We think the solution is pretty simple: Facebook just needs to be sandboxed a little bit more. Optimally, Microsoft would go with the Android philosophy, which allows the user to choose whether to import all their Facebook contacts to their contact list, sync the information for contacts that are already in the local list, or not to sync at all; meanwhile, you've got an actual Facebook app you can go check out if you want to see your full list of friends. Currently, Windows Phone 7 has no dedicated Facebook app, so that's part of the problem -- your Facebook friends simply have no place to live other than your primary contact list. Alternatively, they could do what Blur does and import everything but at least still give you the option of filtering by contact type so you don't need to see the Facebook noise.
What's strangest about all of this, though, is that as socially-aware as Windows Phone 7 seeks to be, there's not a lick of Twitter integration to be found. For some, Twitter is every bit as important as Facebook -- if not more so -- and it seems like a glaring omission (MySpace isn't there either, but we're far more willing to forgive them for that). All of the UI infrastructure is there to make Twitter an easy addition, because the People app lets you see a stream of status updates from your social networks and tapping on an individual contact gives you access to a stream of their updates alone; plus, the phone comes equipped with a "Me" tile on the home screen that you can tap to update the networks of your choosing (just Windows Live and Facebook for now). Twitter is the perfect fit, they've just got to make it happen.

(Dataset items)
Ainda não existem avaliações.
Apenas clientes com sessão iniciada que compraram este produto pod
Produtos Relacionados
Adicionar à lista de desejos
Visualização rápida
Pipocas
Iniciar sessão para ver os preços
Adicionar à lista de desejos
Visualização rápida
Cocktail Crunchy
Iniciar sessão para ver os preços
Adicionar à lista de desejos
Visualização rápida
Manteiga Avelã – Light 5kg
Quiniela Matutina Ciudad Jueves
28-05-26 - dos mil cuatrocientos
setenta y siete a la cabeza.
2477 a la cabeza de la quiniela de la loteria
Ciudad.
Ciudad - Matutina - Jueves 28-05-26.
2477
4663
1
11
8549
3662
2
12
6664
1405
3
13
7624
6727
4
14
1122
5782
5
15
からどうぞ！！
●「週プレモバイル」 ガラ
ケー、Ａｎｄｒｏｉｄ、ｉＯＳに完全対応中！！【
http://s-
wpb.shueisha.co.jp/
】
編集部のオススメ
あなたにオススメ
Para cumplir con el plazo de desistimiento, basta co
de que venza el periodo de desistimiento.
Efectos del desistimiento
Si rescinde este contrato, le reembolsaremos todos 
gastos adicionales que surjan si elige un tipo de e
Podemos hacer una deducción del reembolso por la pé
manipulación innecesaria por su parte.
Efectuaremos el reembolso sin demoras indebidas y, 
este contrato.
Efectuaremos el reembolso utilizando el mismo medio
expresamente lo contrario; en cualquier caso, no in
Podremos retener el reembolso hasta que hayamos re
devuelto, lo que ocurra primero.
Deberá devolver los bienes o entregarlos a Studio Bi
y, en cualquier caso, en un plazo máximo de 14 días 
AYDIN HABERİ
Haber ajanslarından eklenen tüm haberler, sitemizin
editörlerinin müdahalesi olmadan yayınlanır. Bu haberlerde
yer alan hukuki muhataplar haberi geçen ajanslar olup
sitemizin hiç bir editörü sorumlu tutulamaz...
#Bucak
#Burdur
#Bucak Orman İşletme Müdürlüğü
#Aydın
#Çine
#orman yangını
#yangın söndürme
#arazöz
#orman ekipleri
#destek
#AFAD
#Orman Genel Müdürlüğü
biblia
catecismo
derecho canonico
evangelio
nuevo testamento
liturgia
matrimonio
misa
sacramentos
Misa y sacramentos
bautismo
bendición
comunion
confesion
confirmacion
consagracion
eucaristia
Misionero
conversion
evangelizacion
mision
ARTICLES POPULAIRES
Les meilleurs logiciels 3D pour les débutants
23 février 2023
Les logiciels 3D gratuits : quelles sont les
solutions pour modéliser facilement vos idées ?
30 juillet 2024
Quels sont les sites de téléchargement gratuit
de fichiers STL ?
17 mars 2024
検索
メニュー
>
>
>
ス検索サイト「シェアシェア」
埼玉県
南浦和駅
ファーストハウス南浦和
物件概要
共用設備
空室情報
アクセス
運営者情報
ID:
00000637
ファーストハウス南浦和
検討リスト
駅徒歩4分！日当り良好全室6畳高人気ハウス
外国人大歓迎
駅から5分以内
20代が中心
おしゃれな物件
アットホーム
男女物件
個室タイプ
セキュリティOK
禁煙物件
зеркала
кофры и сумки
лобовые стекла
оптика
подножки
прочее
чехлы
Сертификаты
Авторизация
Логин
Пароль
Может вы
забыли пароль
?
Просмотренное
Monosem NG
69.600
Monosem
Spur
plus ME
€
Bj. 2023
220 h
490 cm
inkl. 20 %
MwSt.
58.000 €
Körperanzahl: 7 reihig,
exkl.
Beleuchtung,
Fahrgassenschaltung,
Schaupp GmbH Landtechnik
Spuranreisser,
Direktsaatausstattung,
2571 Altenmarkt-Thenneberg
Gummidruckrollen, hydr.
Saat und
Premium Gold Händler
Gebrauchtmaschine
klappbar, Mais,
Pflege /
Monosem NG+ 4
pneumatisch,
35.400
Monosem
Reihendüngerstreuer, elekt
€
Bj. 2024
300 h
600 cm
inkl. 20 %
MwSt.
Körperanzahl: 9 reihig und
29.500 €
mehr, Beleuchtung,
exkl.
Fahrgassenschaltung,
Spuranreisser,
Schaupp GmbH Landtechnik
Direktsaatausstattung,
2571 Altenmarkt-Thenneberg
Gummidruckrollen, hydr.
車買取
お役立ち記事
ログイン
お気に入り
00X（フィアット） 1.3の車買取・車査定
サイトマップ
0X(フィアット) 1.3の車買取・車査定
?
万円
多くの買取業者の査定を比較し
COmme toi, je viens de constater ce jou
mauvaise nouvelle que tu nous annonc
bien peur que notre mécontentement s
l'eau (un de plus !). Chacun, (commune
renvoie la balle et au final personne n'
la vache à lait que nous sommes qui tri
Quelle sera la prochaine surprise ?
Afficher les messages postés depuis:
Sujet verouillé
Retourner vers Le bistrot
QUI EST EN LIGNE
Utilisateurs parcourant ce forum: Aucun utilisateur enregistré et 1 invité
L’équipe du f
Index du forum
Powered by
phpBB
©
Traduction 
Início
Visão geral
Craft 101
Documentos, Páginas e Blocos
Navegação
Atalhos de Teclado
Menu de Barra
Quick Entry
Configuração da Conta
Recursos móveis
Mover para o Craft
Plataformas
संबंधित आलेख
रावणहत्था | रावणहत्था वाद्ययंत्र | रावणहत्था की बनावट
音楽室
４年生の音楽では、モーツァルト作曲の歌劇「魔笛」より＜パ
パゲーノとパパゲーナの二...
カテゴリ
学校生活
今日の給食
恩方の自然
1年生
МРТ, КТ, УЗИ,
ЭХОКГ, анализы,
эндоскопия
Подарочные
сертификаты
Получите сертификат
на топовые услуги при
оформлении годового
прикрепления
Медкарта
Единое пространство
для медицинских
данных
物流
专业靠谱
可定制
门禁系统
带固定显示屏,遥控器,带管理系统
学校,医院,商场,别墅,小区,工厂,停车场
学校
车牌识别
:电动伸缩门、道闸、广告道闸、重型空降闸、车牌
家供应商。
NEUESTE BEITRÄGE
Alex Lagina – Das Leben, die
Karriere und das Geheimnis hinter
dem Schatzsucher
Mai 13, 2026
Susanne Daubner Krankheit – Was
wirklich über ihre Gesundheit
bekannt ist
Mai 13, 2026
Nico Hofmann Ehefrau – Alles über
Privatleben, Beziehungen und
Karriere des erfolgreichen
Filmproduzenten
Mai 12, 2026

→ **Work task A**
Answer these from the Windows Phone 7 passage:
(i) Which platform's approach does it say Microsoft would ideally follow for handling Facebook contacts?
(ii) What tile on the home screen can be tapped to update your social networks?
(iii) Which networks can currently be updated from that tile?
→ **Work task B**
Resume the Windows Phone 7 passage after its last sentence.

→ **Answer A**
(i) Android
(ii) The "Me" tile
(iii) Windows Live and Facebook

→ **Answer B**
Email and messaging
As with most smartphones these days, email setup in Windows Phone 7 is relatively automated and painless, and there are plenty of options to go with most people's leanings. When you initially boot the phone, you're asked to provide a Windows Live ID, though it's not necessary to use one. On the email setup screen, you're provided with self-configuring options for the aforementioned Live, Outlook, Yahoo! Mail, and Gmail. You also get options for manual setup of POP or IMAP accounts. As heavy Gmail users, the option was obvious for us, and you'll be happy to know that Microsoft provides full (well, almost full) EAS support for Google accounts. After a little bump in the road caused by our hosted account not having its mobile sync options switched on (a problem on our side), we were off and running. Contacts and calendars came along for the ride, though we noted a problem right off the bat with calendar sync -- only our primary Google calendar was syncing, apparently a limitation which Microsoft says they're working on. The plan is for full EAS calendar syncing, but the company doesn't know if they'll have it in time for launch.
You're provided with a number of sync frequency options, including push, 15 minutes, 30 minutes, hourly, and manual updating. Push seemed to work relatively smoothly, though we can't comment on battery drain because this version of the OS and demo hardware aren't optimized yet.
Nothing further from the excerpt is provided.